### Your objective
Each time a line of the listing holds "size", copy that line.

### Source material
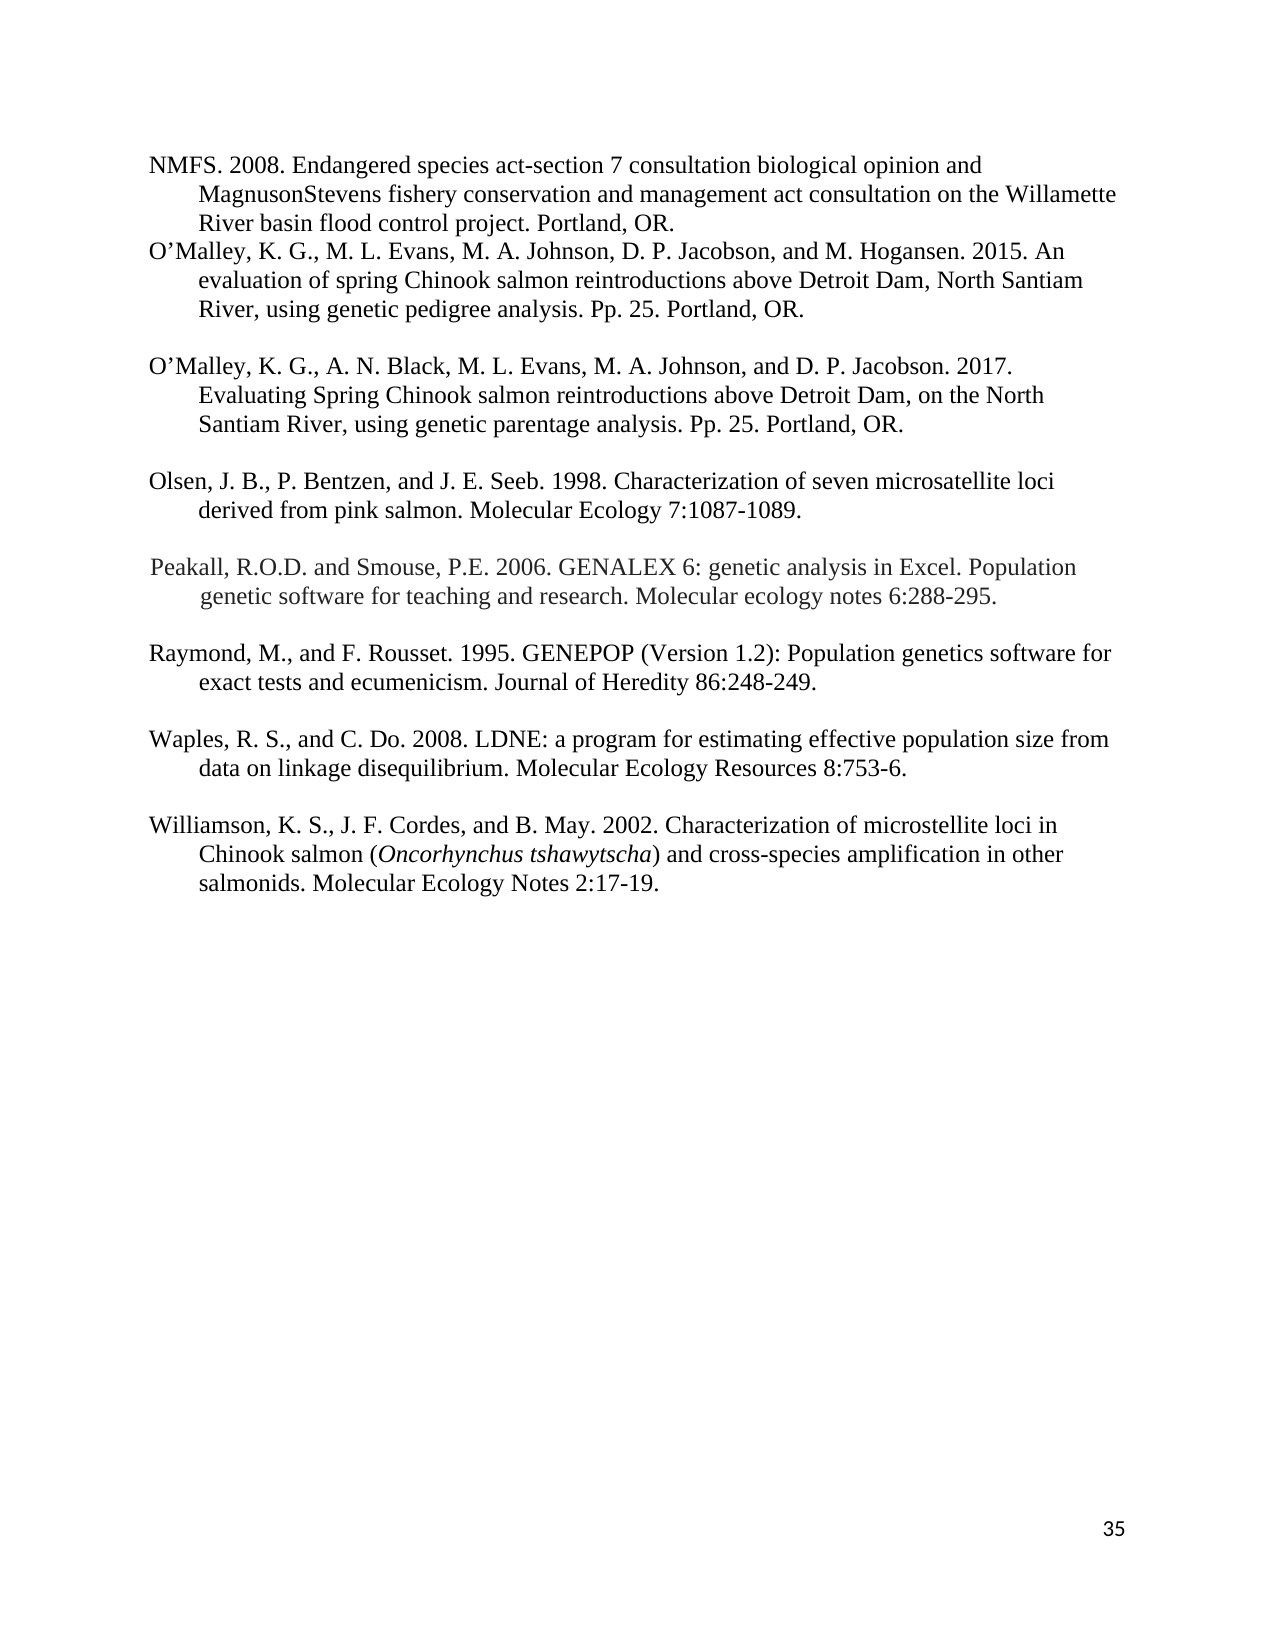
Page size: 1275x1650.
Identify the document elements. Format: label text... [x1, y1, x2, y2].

text O’Malley, K. G., A. N. Black, M. L. Evans, M. A. Johnson, and D. P. Jacobson. 2017. Evaluating Spring Chinook salmon reintroductions above Detroit Dam, on the North Santiam River, using genetic parentage analysis. Pp. 25. Portland, OR. [148, 351, 1118, 438]
text O’Malley, K. G., M. L. Evans, M. A. Johnson, D. P. Jacobson, and M. Hogansen. 2015. An evaluation of spring Chinook salmon reintroductions above Detroit Dam, North Santiam River, using genetic pedigree analysis. Pp. 25. Portland, OR. [148, 236, 1118, 323]
text Peakall, R.O.D. and Smouse, P.E. 2006. GENALEX 6: genetic analysis in Excel. Population genetic software for teaching and research. Molecular ecology notes 6:288-295. [150, 553, 1124, 610]
text Olsen, J. B., P. Bentzen, and J. E. Seeb. 1998. Characterization of seven microsatellite loci derived from pink salmon. Molecular Ecology 7:1087-1089. [148, 466, 1118, 524]
text Williamson, K. S., J. F. Cordes, and B. May. 2002. Characterization of microstellite loci in Chinook salmon (Oncorhynchus tshawytscha) and cross-species amplification in other salmonids. Molecular Ecology Notes 2:17-19. [148, 811, 1119, 897]
text NMFS. 2008. Endangered species act-section 7 consultation biological opinion and MagnusonStevens fishery conservation and management act consultation on the Willamette River basin flood control project. Portland, OR. [148, 150, 1118, 236]
text Raymond, M., and F. Rousset. 1995. GENEPOP (Version 1.2): Population genetics software for exact tests and ecumenicism. Journal of Heredity 86:248-249. [148, 639, 1119, 696]
text Waples, R. S., and C. Do. 2008. LDNE: a program for estimating effective population size from data on linkage disequilibrium. Molecular Ecology Resources 8:753-6. [148, 725, 1119, 782]
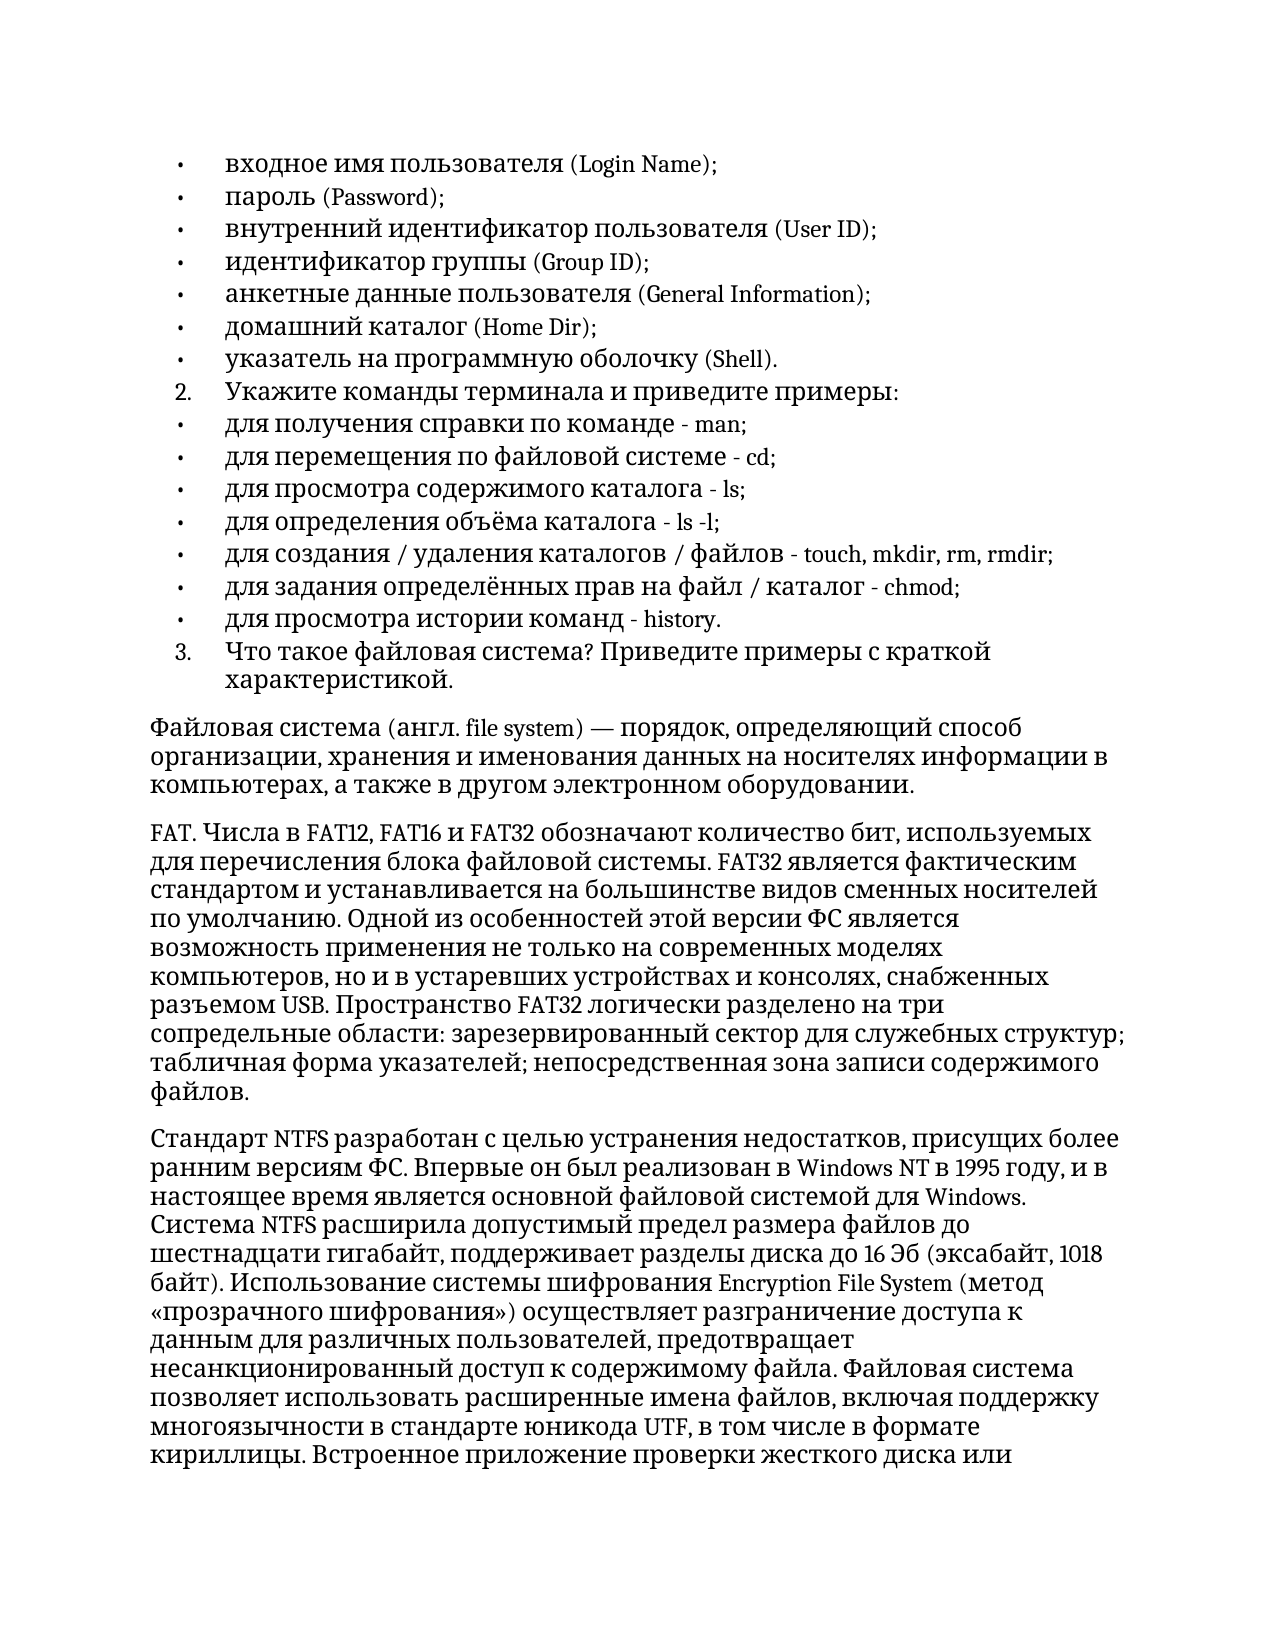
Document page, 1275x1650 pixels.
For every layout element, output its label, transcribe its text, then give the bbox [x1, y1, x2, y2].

list указатель на программную оболочку (Shell). [175, 345, 1125, 374]
list для перемещения по файловой системе - cd; [175, 442, 1125, 471]
list пароль (Password); [175, 182, 1125, 211]
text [150, 1125, 1125, 1470]
list для создания / удаления каталогов / файлов - touch, mkdir, rm, rmdir; [175, 540, 1125, 569]
list идентификатор группы (Group ID); [175, 247, 1125, 276]
list для просмотра содержимого каталога - ls; [175, 475, 1125, 504]
list анкетные данные пользователя (General Information); [175, 280, 1125, 309]
text FAT. Числа в FAT12, FAT16 и FAT32 обозначают количество бит, используемых для перечисления блока файловой системы. FAT32 является фактическим стандартом и устанавливается на большинстве видов сменных носителей по умолчанию. Одной из особенностей этой версии ФС является возможность применения не только на современных моделях компьютеров, но и в устаревших устройствах и консолях, снабженных разъемом USB. Пространство FAT32 логически разделено на три сопредельные области: зарезервированный сектор для служебных структур; табличная форма указателей; непосредственная зона записи содержимого файлов. [150, 819, 1125, 1106]
list для задания определённых прав на файл / каталог - chmod; [175, 572, 1125, 601]
list для получения справки по команде - man; [175, 410, 1125, 439]
list для определения объёма каталога - ls -l; [175, 507, 1125, 536]
list Укажите команды терминала и приведите примеры: [175, 377, 1125, 406]
list Что такое файловая система? Приведите примеры с краткой характеристикой. [175, 637, 1125, 695]
list внутренний идентификатор пользователя (User ID); [175, 215, 1125, 244]
list домашний каталог (Home Dir); [175, 312, 1125, 341]
list для просмотра истории команд - history. [175, 605, 1125, 634]
text Файловая система (англ. file system) — порядок, определяющий способ организации, хранения и именования данных на носителях информации в компьютерах, а также в другом электронном оборудовании. [150, 714, 1125, 800]
list входное имя пользователя (Login Name); [175, 150, 1125, 179]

### The completed task
Page size: 1275x1650.
text Waples, R. S., and C. Do. 2008. LDNE: a program for estimating effective population size from data on linkage disequilibrium. Molecular Ecology Resources 8:753-6. [148, 725, 1119, 782]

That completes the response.